Mary Anne Eves, Program Co-Chair
Mary Anne Eves is currently the Office Manager for Family Support Line, a non-profit in Media, PA, which assists sexually abused children.  She has held management and marketing positions with for-profit and non-profit businesses and as an independent architectural historian, researcher, and grant writer.  She is the author of Middletown Township, Delaware County, PA (2011, Arcadia) and curated the permanent exhibit, “Wilmington’s Railroad Heritage,” at the city’s Joseph R. Biden Amtrak Station.  She has served on multiple local boards, including the Philadelphia Chapter SAH, Middletown Township Historical Society in Delaware County, Oliver Evans (Philadelphia) Chapter of the Society for Industrial Archaeology, the Middletown Township Land Conservancy. She is a long-time volunteer architectural walking tour guide for the Preservation Alliance for Greater Philadelphia and a volunteer Gallery Guide at Winterthur Museum.  She is interested in 19th and 20th century decorative arts, the impact of railroads on residential and commercial development, and the 1876 Centennial in Philadelphia. She lives in a house built by her father and grandfather, both master carpenters, and is the 7th generation of her family to live within five miles of the Borough of Media.

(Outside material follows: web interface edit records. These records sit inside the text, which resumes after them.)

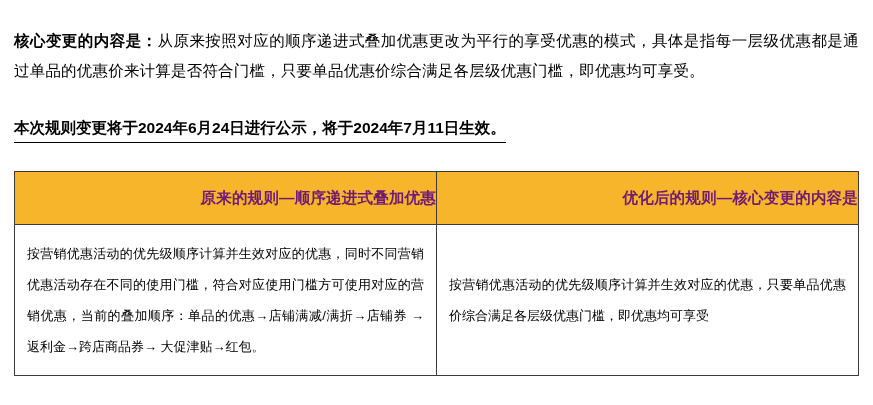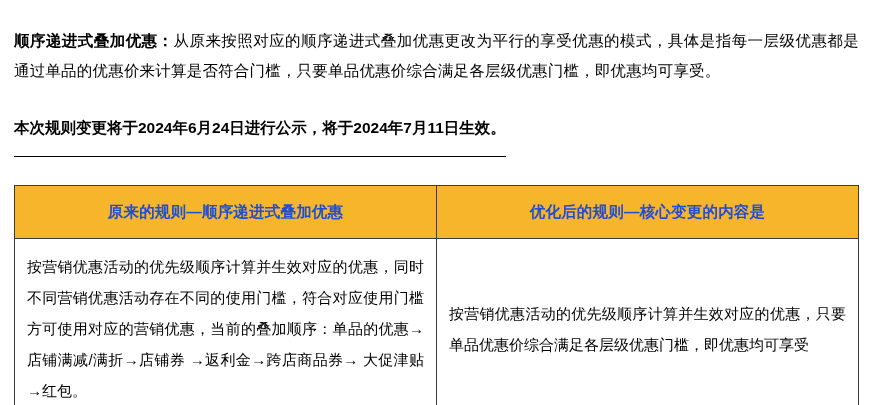--- a/index.html
+++ b/index.html
@@ -82,7 +82,7 @@
 
 <div class="page">
 
-  <p class="intro"><span class="lead">顺序递进式叠加优惠：</span><span>从原来按照对应的顺序递进式叠加优惠更改为平行的享受优惠的模式，具体是指每一层级优惠都是通过单品的优惠价来计算是否符合门槛，只要单品优惠价综合满足各层级优惠门槛，即优惠均可享受。</span></p>
+  <p class="intro"><span class="lead">核心变更的内容是：</span><span>从原来按照对应的顺序递进式叠加优惠更改为平行的享受优惠的模式，具体是指每一层级优惠都是通过单品的优惠价来计算是否符合门槛，只要单品优惠价综合满足各层级优惠门槛，即优惠均可享受。</span></p>
 
   <div>
     <span class="notice">本次规则变更将于2024年6月24日进行公示，将于2024年7月11日生效。</span>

Paula Spilner, Tatum Committee Chair
Paula Spilner, PhD, taught art and architectural history for over 30 years, most recently at Drexel University. Her dissertation is on urban development in late medieval Florence and her article on the Palazzo Vecchio, Florence, clarified its construction history.  Her enthusiasm for the 19th century began when she moved to Philadelphia three decades ago and trained as a guide for the Foundation for Architecture.  She served as a tour guide for 15 years and managed the tour program and lecture series for several years.  She has lectured on a variety of topics for the Foundation and its successors, the Philadelphia Society for the Preservation of Landmarks and the Preservation Alliance for Greater Philadelphia as well as the SAH Philadelphia Chapter.   A lecture on the Betz Building (1892), Philadelphia’s first skyscraper, cemented her interest in 19th century Philadelphia.  She is currently working on the pre-Civil War development of a new neighborhood in Spring Garden.  She lives in Queen Village.

Daniel Vieyra, Program Co-Chair
Daniel Vieyra, PhD, AIA, taught architecture for over thirty years in Ohio before relocating to ,the Philadelphia area.  He and his wife Katherine are currently involved in grand-parenting and in preserving and somewhat irreverently updating a mid-century modern ranch/farmhouse outside Media.  Daniel has long been involved SAH; his earliest research, focusing on the everyday built environment, was presented at SAH national conferences; he also served as president of the Western Reserve SAH.  He currently serves on the Board of DOCOMOMO Philadelphia as they advocate for the preservation of both “High Style” and “Mom + Pop” Modernism.  Daniel is assisting our SAH Philadelphia Chapter with its new series, The Elusive Philadelphia School, The Many Guises of Philadelphia’s Modernism.  Any suggestions for any such Modernist architects we might get to know better are very welcome!